<<<<

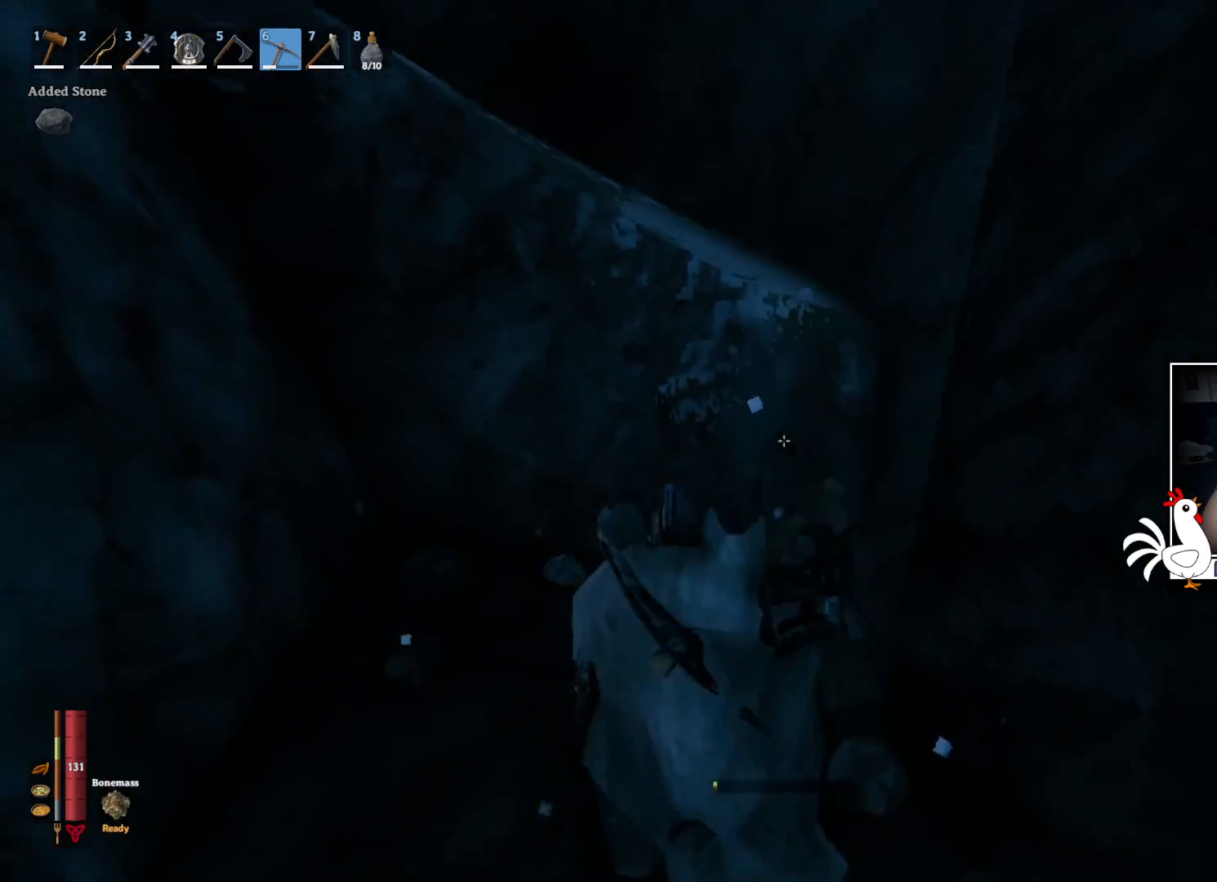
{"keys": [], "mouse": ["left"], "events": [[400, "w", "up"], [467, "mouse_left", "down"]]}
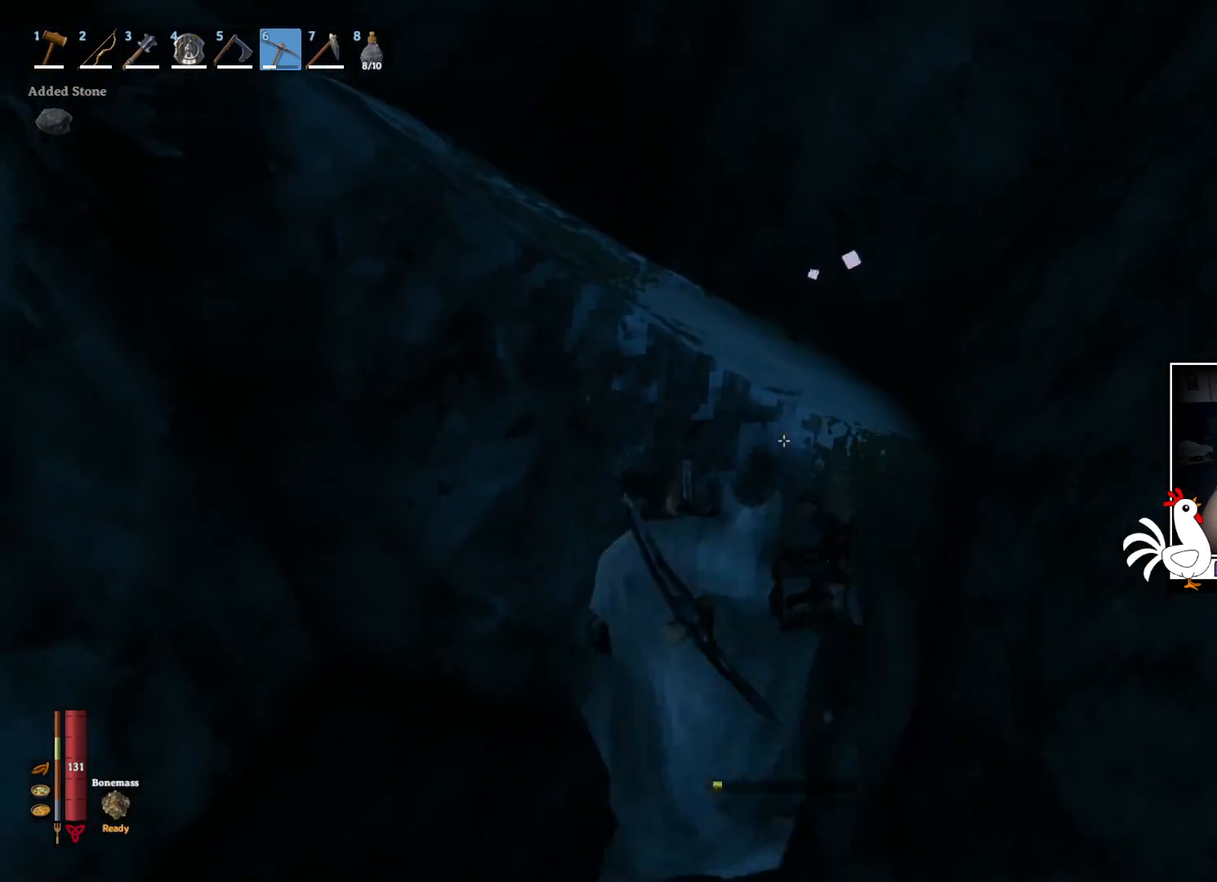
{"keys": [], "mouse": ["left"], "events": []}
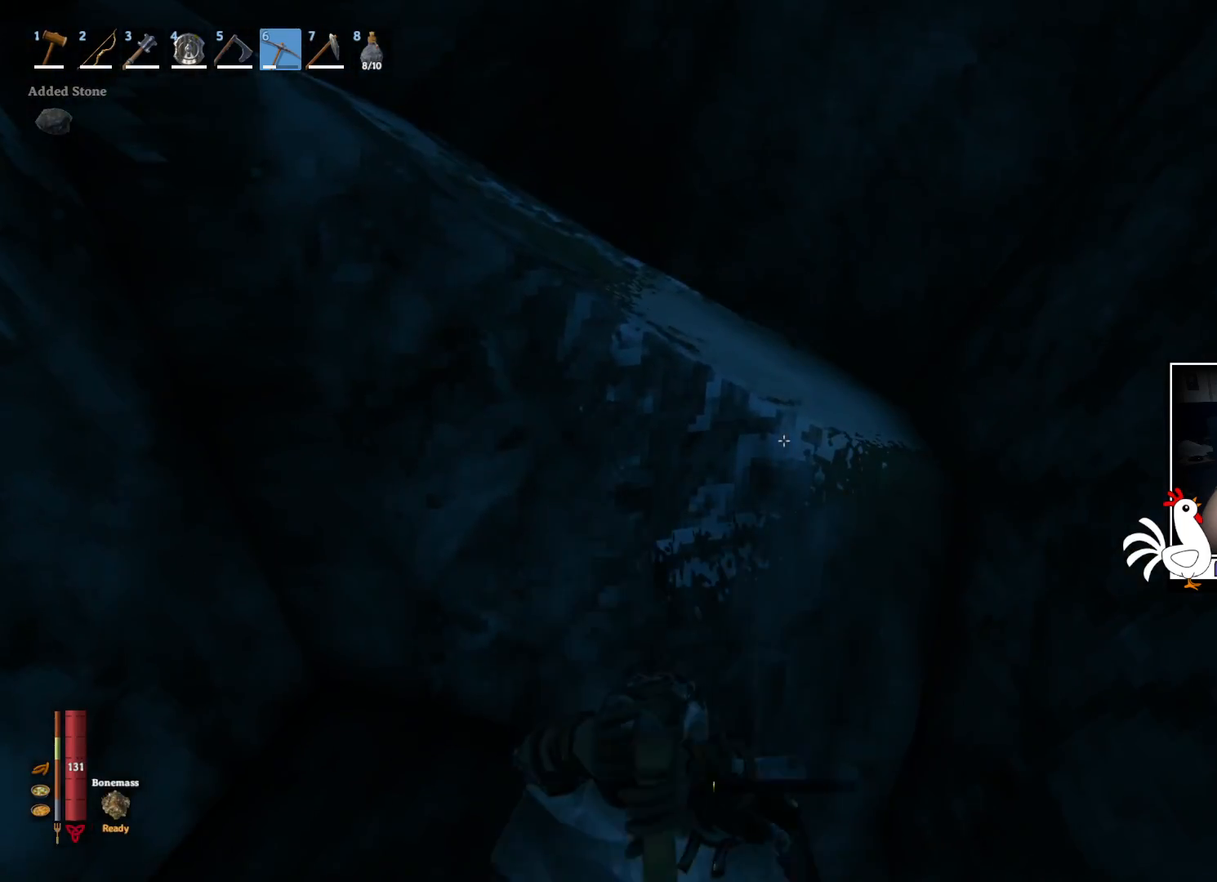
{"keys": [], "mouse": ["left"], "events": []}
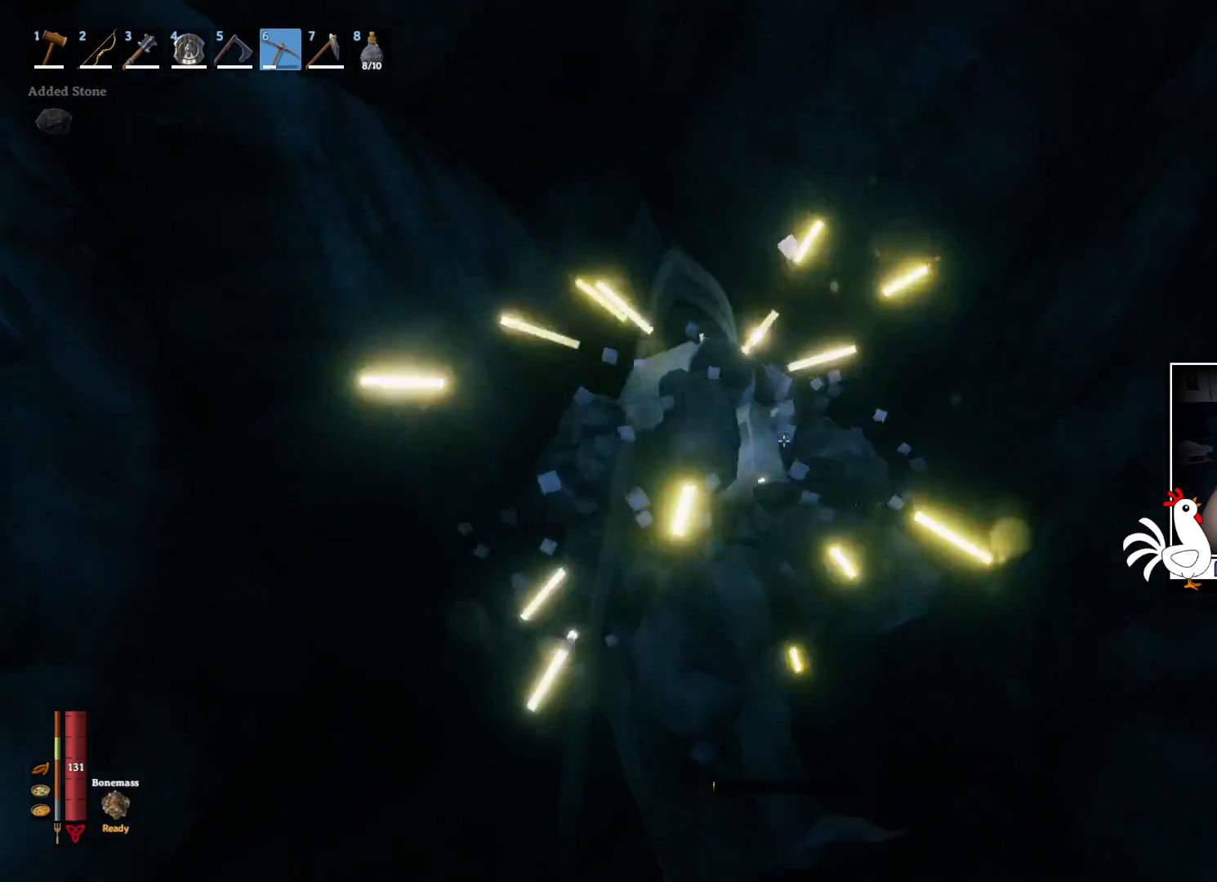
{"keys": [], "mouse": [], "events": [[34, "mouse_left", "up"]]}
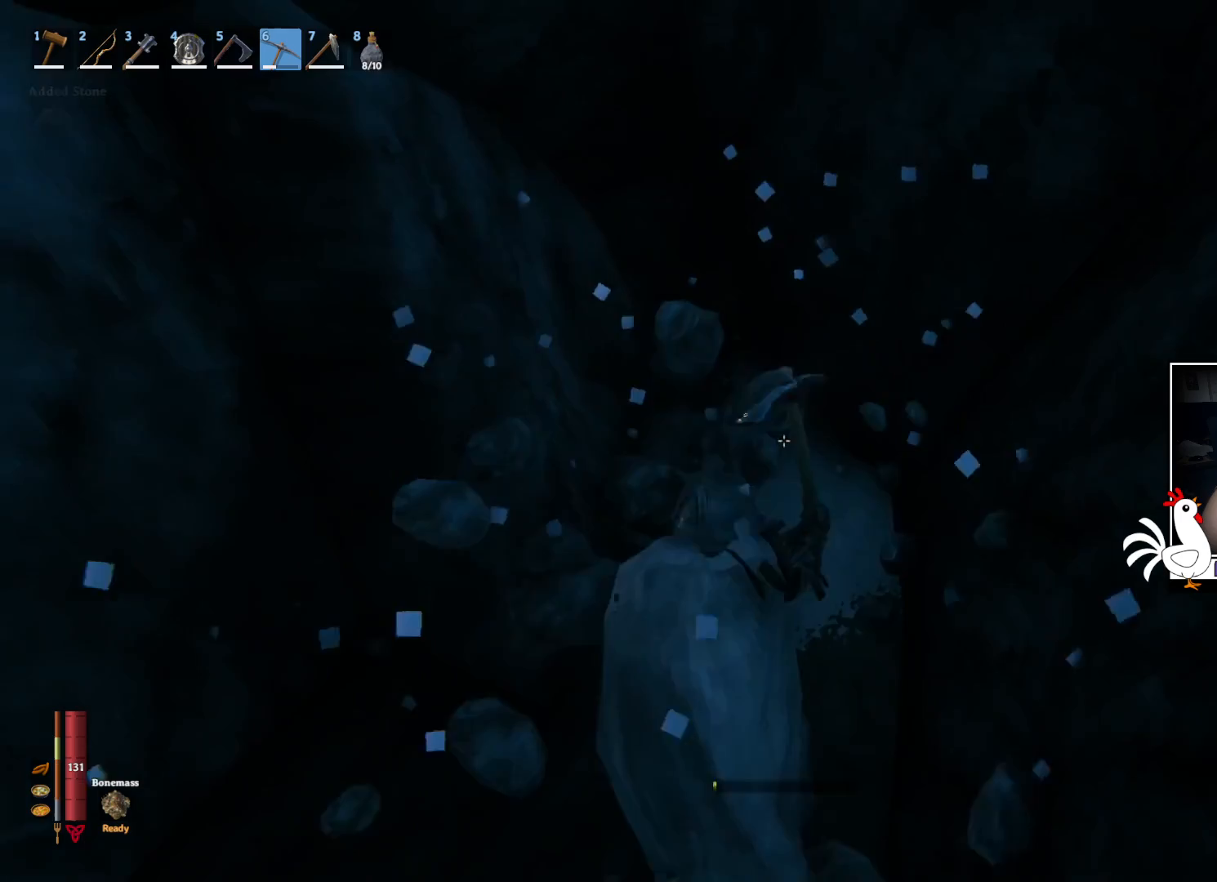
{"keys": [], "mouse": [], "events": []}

>>>>

WHAT NEEDS TO BE DONE
Extract the full listing exactly, with the pictures left out.

RESPONSE
{"keys": [], "mouse": ["left"], "events": [[400, "w", "up"], [467, "mouse_left", "down"]]}
{"keys": [], "mouse": ["left"], "events": []}
{"keys": [], "mouse": ["left"], "events": []}
{"keys": [], "mouse": [], "events": [[34, "mouse_left", "up"]]}
{"keys": [], "mouse": [], "events": []}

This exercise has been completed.